Per l’imposta sulla casa principale il tetto massimo alla tassa sui servizi indivisibili (Tasi) non è sceso dal 2,5 per mille all’1 per mille, come pure si è provato a fare. Il risultato è che l’anno prossimo la nuova Iuc dovrebbe essere in media meno cara dell’Imu pagata nel 2012, grazie alla detrazioni al momento finanziate per un solo anno. Ma nel 2015, quando le detrazioni verranno meno, si tornerà sugli stessi livelli. I sindaci protestano ma per il ministero dell’Economia non ci sarà alcun aggravio.
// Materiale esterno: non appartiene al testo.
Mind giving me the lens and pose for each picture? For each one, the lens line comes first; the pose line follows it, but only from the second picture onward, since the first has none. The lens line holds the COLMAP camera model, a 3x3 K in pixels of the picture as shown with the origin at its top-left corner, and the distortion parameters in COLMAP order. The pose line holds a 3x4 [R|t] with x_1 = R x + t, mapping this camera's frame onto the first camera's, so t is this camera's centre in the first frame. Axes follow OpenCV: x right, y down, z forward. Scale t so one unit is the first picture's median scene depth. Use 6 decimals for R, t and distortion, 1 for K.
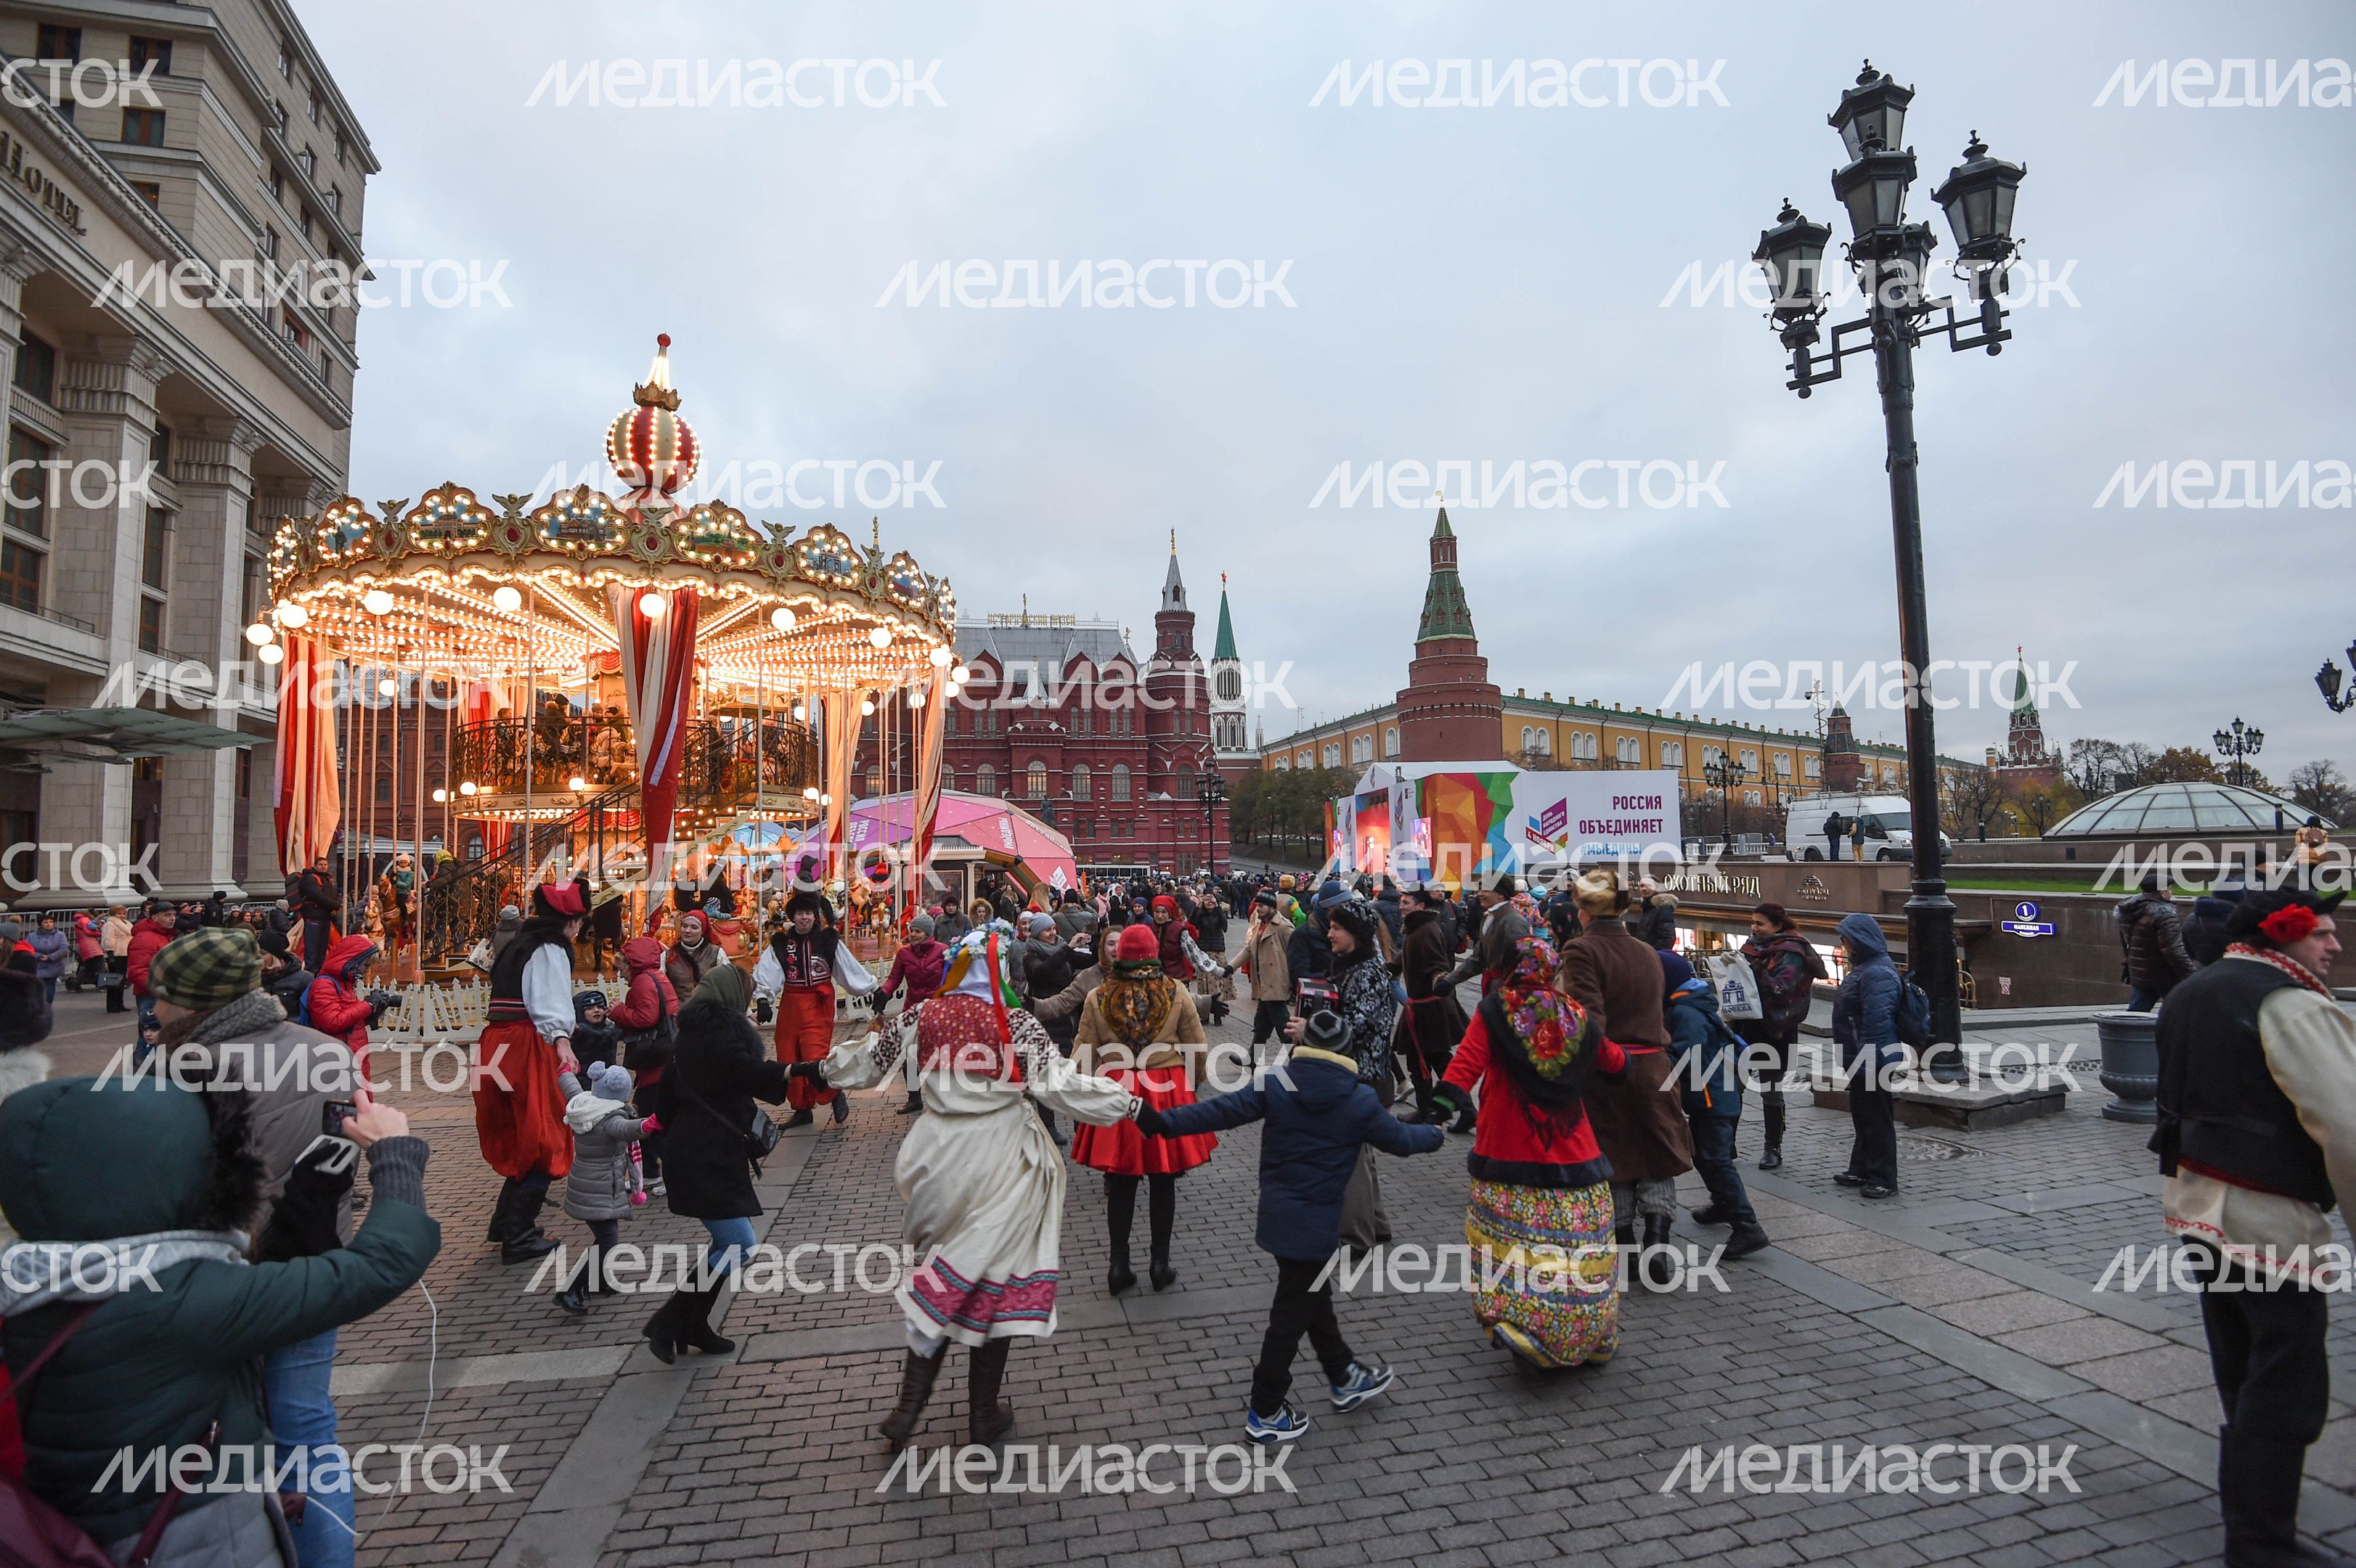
lens RADIAL K [[1098.7, 0, 1163.2], [0, 1098.7, 778.4], [0, 0, 1]] dist [0.000237, -0.039167]
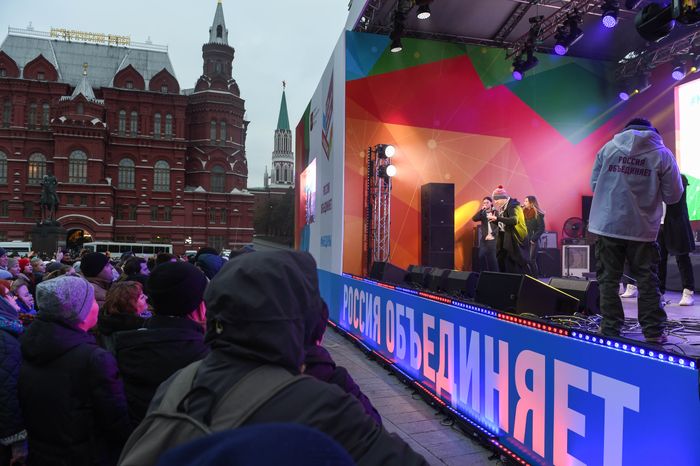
lens RADIAL K [[486.9, 0, 359.8], [0, 486.9, 240.9], [0, 0, 1]] dist [-0.042337, -0.015722]
pose [[0.985611, 0.031630, 0.166046, 0.199304], [-0.040144, 0.998032, 0.048171, 0.089923], [-0.164195, -0.054143, 0.984941, 0.971967]]
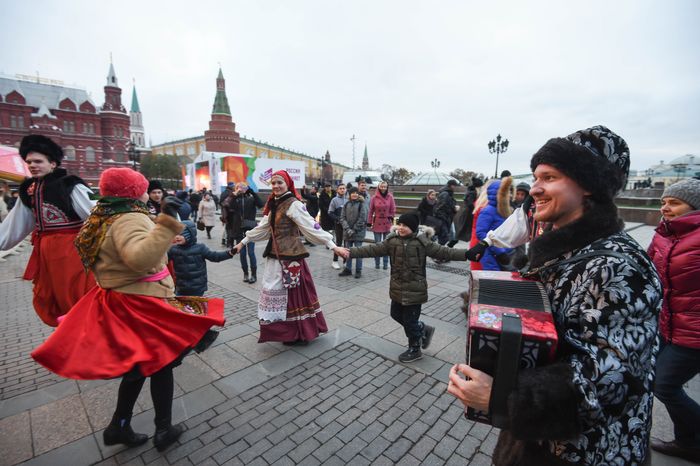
lens RADIAL K [[324.2, 0, 350.0], [0, 324.2, 233.0], [0, 0, 1]] dist [-0.024717, -0.010422]
pose [[0.802323, -0.050784, 0.594726, -0.002826], [-0.072014, 0.980860, 0.180908, 0.014803], [-0.592530, -0.187975, 0.783309, 0.110517]]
Almeno in media perché, come ricorda lo stesso ministero, «l’effetto sui singoli contribuenti dipende dalle modalità specifiche di applicazione delle aliquote e delle detrazioni, che sono lasciate all’autonoma determinazione dei Comuni».

 

Su cuneo e casa di più non è stato fatto anche perché una parte delle risorse aggiuntive sarebbe dovuta arrivare dalla web tax che, dopo lungo tira e molla, alla fine è stata smontata quasi del tutto. Restano, invece, una cinquantina di contributi a pioggia, dai mondiali di pallavolo femminile ai virtuosi di Verona, fino all’Orchestra del Mediterraneo.